An important aspect of many MEMS (or many other electronic chip) devices is the development and execution of efficient, robust, and protective packaging strategies. Typically a wafer containing many MEMS devices is cut into a number of MEMS die, which are then individually packaged using relatively complex and labor intensive processes. For many MEMS devices, particularly those using moving features such as cantilever beams or other suspended structures, there is a desire to create a well-contained and controlled environment such as a vacuum environment. Such packaging often includes a cavity formed by a chip carrier and a lid. A getter is sometimes provided in the cavity to capture gasses that enter the cavity through out gassing and/or small leakage paths.
Typically, each MEMS device is secured to a chip carrier via solder, adhesive, or in some other way. This mechanically secures the MEMS device to the chip carrier, and is often performed using a conventional die bonding machine. One such die bonding machine is the Automatic Component Assembly Cell 3500-II, available from Palomar Technologies, Inc., located in Vista, Calif. Once the MEMS device is secured to the chip carrier, the I/O pads on the MEMS device are electrically wired to pads on the chip carrier. This is often performed using a conventional wire bonding machine. One such wire bonding machine is the Model 2460-V Automatic Wire Bonder, also available from Palomar Technologies. When flip-chip bonding is used, ball bonds or the like may be used to both secure the MEMS device to the package and to electrically connect the I/O pads of the MEMS device to pads on the chip carrier, as is known in the art.

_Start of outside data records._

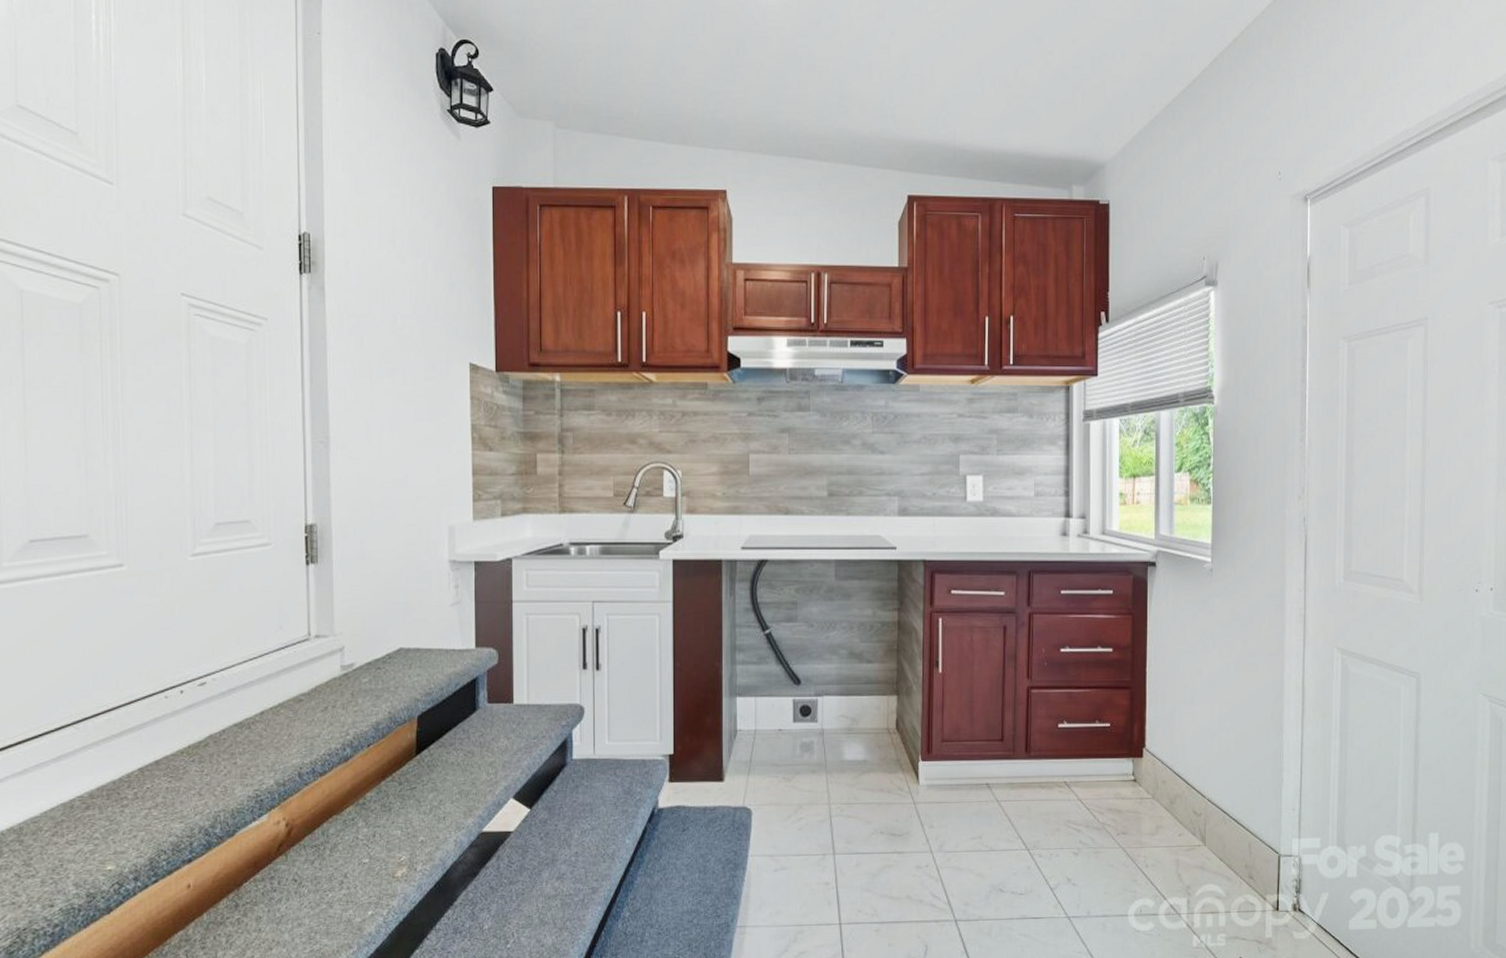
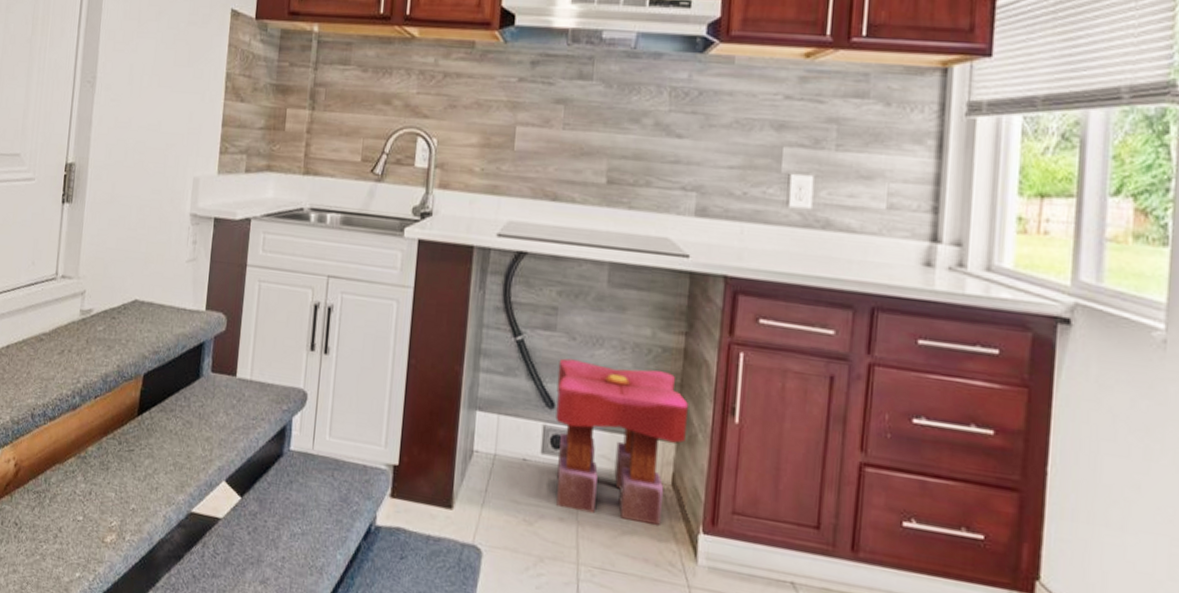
stool: none [801,642,904,763] -> present [555,358,688,525]

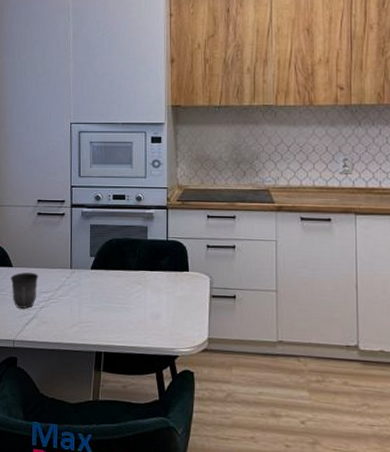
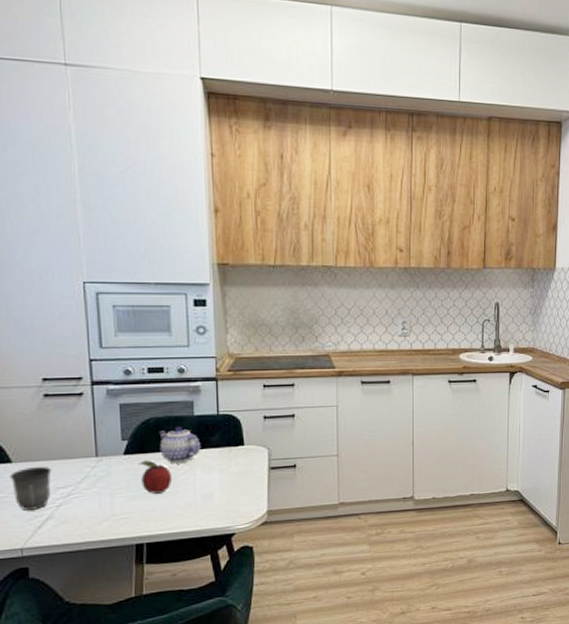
fruit: none [101,276,128,308] -> present [138,460,173,494]
teapot: none [119,248,152,282] -> present [159,426,201,463]

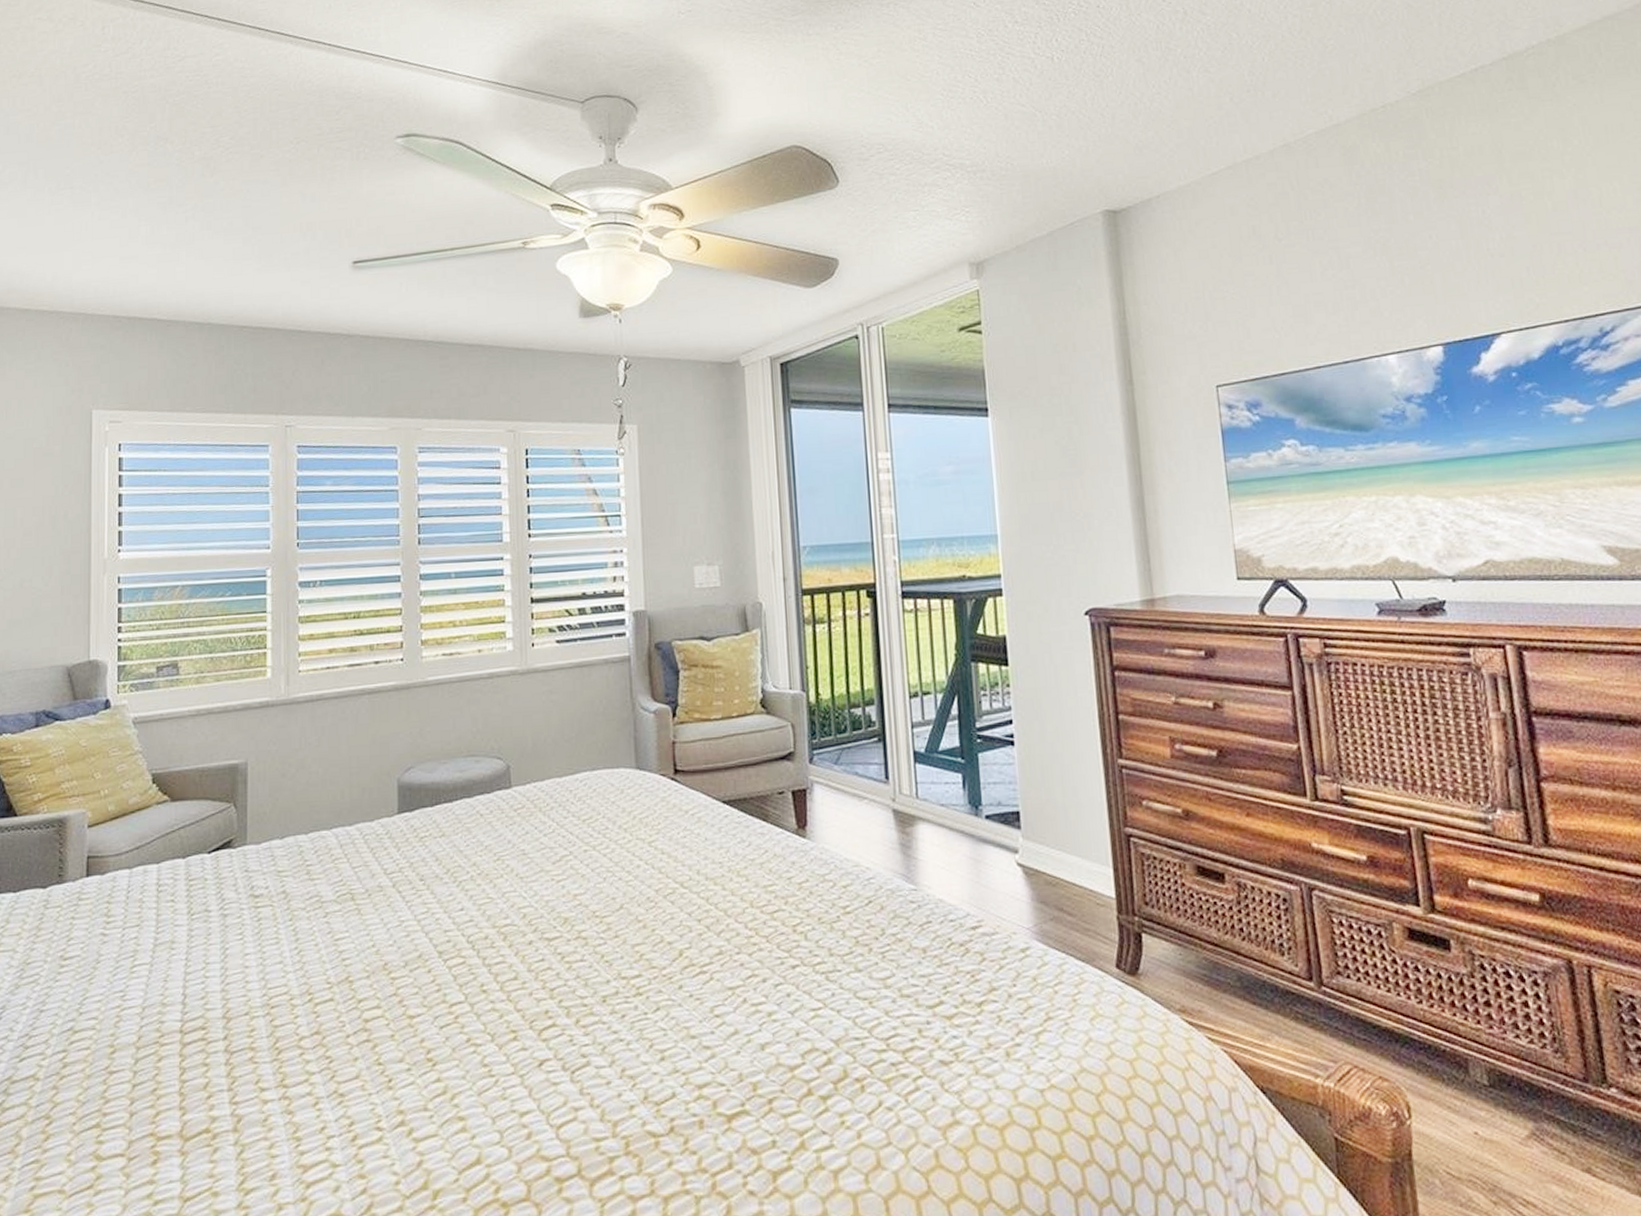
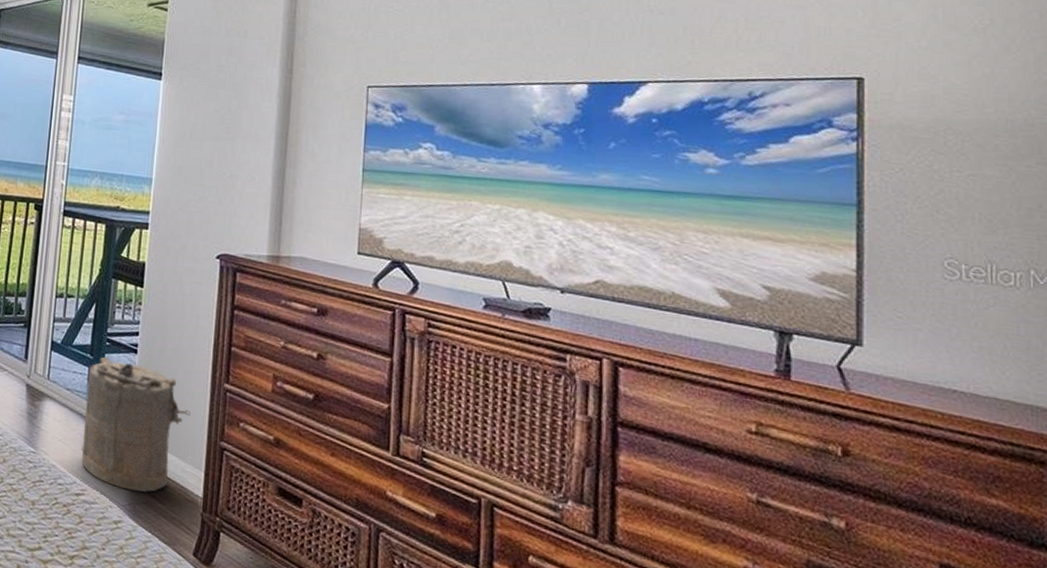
laundry hamper: none [962,757,1086,909] -> present [81,357,191,492]

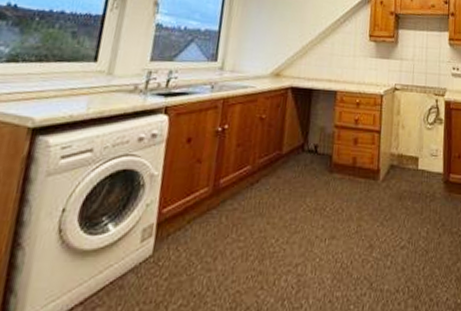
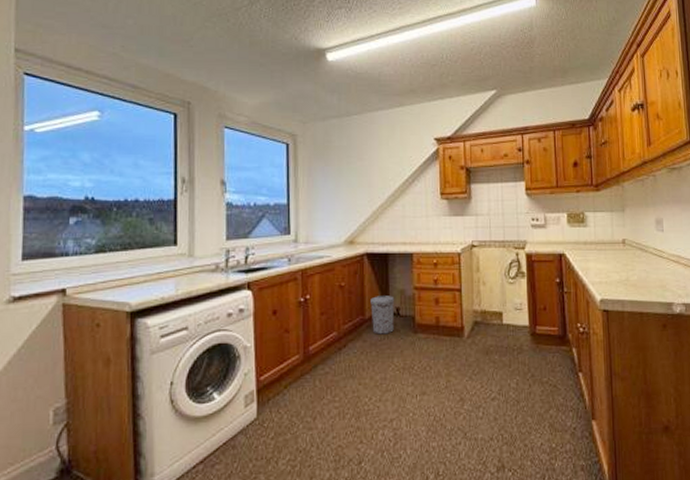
trash can: none [288,130,315,172] -> present [371,294,395,335]

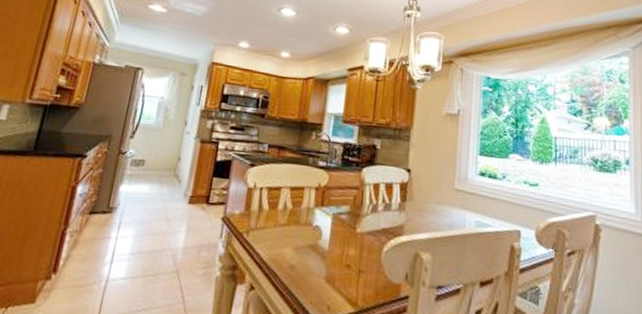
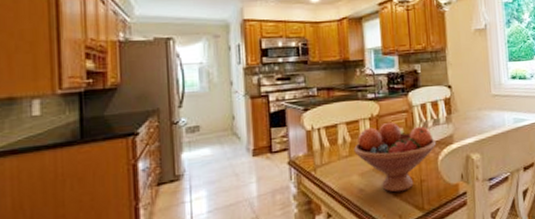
fruit bowl: none [293,195,384,279] -> present [354,121,437,193]

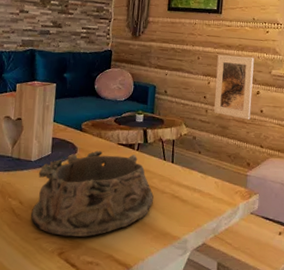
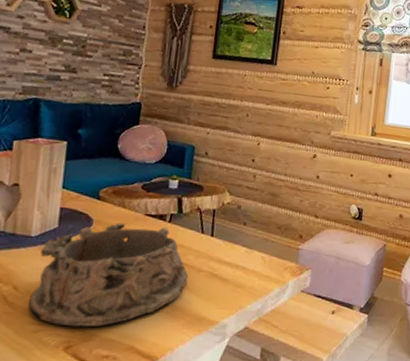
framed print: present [214,54,254,120] -> none [263,111,312,186]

Next, a solder ring or the like is often placed on the chip carrier. The solder ring will eventually be used to solder the lid to the chip carrier to create a vacuum seal for the enclosed MEMS device. In many cases, the chip carrier assembly is baked in a vacuum environment for some time to cause the materials used in the chip carrier assembly to outgas as much as possible.
A getter may be spot welded or otherwise attached to the package lid. The chip carrier assembly and the lid are then typically placed in a vacuum chamber, and heat is applied to activate the getter. Once the getter is activated, the lid is brought into alignment with the chip carrier assembly, and heat and pressure are applied so that the solder ring secures and seals the lid to the chip carrier assembly, thereby providing a vacuum environment for the enclosed MEMS device.
In many cases, the above process steps are performed in a manual or semi-automated way. Some of the steps may be performed using some batch process techniques and/or some automated equipment. However, significant manual handling of the parts is still often required. What would be desirable, therefore, is a more automated process for packaging MEMS devices.